The antecedent longitudinal changes in nearly half of the items in a clinical assessment protocol and a comprehensive cognitive battery did not show statistically significant ability to predict the dementia symptom onset, and hence may be non-informative to track the preclinical functional and cognitive progression of AD. The remaining items, on the other hand, captured some of the preclinical changes prior to the symptom onset, but performed much better right after the symptom onset. Currently ongoing prevention trials on preclinical AD of elderly individuals may need to re-assess the sample sizes and statistical power.
针对阿尔茨海默病(AD)的研究性药物临床试验越来越关注疾病的前驱期(有症状)和临床前期(无症状)。需要敏感和特异的认知和功能终点来跟踪早期和临床前期的细微认知和功能变化,以最小化这些试验的样本量。
确定标准临床评估方案和心理计量学测试中能预测痴呆症状发生的有意义项目。
纵向回顾性研究。
华盛顿大学(WU)Knight 阿尔茨海默病研究中心(ADRC)。
WU Knight ADRC 纵向临床队列中至少 65 岁且基线时认知正常的 735 名个体。
每年的临床评估包括广泛的功能和认知领域;大约在临床评估后 2 周完成全面的心理计量学测试。心理计量学家对临床评估的结果以及参与者在心理计量测试中的先前表现均不知情。

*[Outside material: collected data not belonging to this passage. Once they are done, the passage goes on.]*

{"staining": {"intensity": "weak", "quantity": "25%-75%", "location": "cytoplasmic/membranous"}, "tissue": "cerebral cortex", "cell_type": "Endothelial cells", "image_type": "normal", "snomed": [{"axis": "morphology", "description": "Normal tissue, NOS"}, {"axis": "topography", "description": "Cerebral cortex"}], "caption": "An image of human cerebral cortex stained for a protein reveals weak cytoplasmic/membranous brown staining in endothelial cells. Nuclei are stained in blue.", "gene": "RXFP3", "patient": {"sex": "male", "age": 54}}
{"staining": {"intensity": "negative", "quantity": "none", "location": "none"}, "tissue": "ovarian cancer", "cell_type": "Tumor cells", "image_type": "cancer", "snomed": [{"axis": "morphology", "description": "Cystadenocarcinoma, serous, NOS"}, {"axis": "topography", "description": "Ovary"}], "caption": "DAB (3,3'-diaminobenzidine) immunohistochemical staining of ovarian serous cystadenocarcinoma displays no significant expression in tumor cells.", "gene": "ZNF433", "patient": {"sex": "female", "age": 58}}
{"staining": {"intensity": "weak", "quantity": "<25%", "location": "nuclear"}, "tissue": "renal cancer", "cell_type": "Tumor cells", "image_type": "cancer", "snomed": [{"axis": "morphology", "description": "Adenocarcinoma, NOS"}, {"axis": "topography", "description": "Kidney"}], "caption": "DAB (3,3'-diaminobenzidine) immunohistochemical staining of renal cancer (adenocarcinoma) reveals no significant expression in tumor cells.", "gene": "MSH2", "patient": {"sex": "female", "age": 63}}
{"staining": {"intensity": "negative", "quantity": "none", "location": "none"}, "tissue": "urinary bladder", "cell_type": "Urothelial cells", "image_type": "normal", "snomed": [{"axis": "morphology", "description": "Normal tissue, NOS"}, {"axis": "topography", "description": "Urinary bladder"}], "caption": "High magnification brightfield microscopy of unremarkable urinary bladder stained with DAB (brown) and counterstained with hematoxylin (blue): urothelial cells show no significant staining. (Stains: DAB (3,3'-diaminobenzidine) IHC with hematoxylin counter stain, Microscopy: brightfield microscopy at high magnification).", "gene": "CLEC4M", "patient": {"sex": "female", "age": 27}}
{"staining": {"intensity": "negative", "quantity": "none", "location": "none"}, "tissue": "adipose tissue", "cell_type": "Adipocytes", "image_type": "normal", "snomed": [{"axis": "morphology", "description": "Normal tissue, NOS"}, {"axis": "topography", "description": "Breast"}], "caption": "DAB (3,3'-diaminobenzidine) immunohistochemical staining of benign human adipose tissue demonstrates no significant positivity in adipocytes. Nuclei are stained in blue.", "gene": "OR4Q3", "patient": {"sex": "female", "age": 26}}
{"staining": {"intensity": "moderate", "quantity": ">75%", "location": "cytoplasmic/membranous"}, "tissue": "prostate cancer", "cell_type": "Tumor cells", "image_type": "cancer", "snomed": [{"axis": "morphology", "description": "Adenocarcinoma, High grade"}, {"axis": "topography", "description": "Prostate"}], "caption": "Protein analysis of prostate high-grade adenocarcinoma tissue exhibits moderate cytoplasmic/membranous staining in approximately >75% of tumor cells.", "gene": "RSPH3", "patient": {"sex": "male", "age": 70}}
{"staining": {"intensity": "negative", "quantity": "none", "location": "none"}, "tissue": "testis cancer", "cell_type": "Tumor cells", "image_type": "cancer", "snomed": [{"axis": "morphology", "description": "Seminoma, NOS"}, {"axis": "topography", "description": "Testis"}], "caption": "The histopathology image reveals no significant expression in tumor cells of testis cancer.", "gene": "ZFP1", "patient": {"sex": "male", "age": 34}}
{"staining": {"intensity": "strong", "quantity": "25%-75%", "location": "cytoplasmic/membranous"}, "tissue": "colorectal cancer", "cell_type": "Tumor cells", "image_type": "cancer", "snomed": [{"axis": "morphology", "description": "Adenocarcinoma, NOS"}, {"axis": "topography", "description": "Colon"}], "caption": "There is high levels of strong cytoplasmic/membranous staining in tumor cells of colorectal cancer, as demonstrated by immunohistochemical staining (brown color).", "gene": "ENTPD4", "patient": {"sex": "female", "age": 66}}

735 名参与者的基线平均年龄为 74.30 岁,62.31%为女性。240 名个体在纵向随访期间出现前驱期痴呆症状(符合 AD 导致的轻度认知障碍和非常轻度 AD 痴呆)(平均随访时间=6.79 年)。在分析的临床和认知评估中共有 562 个项目,其中 292 个(52%)被确定为有意义项目,因为它们的纵向变化可以预测症状发生。当这些项目被用于形成功能和认知综合指标时,纵向变化率没有学习效应,并且可以在症状发生前捕捉到细微的纵向进展。症状发生后,变化率远高于使用无意义项目形成的功能和认知综合指标。虽然使用有意义项目的预防试验(在症状发生前)的样本量仍然很大,但早期治疗试验(在症状发生后)的样本量要小得多,小于从所有项目或仅从无意义项目获得的样本量。
临床评估方案和全面认知测试中近一半项目的纵向变化没有显示出预测痴呆症状发生的统计学能力,因此可能无法用于跟踪 AD 的临床前期功能和认知进展。另一方面,其余项目在症状发生前捕捉到了一些临床前期变化,但在症状发生后表现更好。目前正在进行的老年人群临床前期 AD 的预防试验可能需要重新评估样本量和统计功效。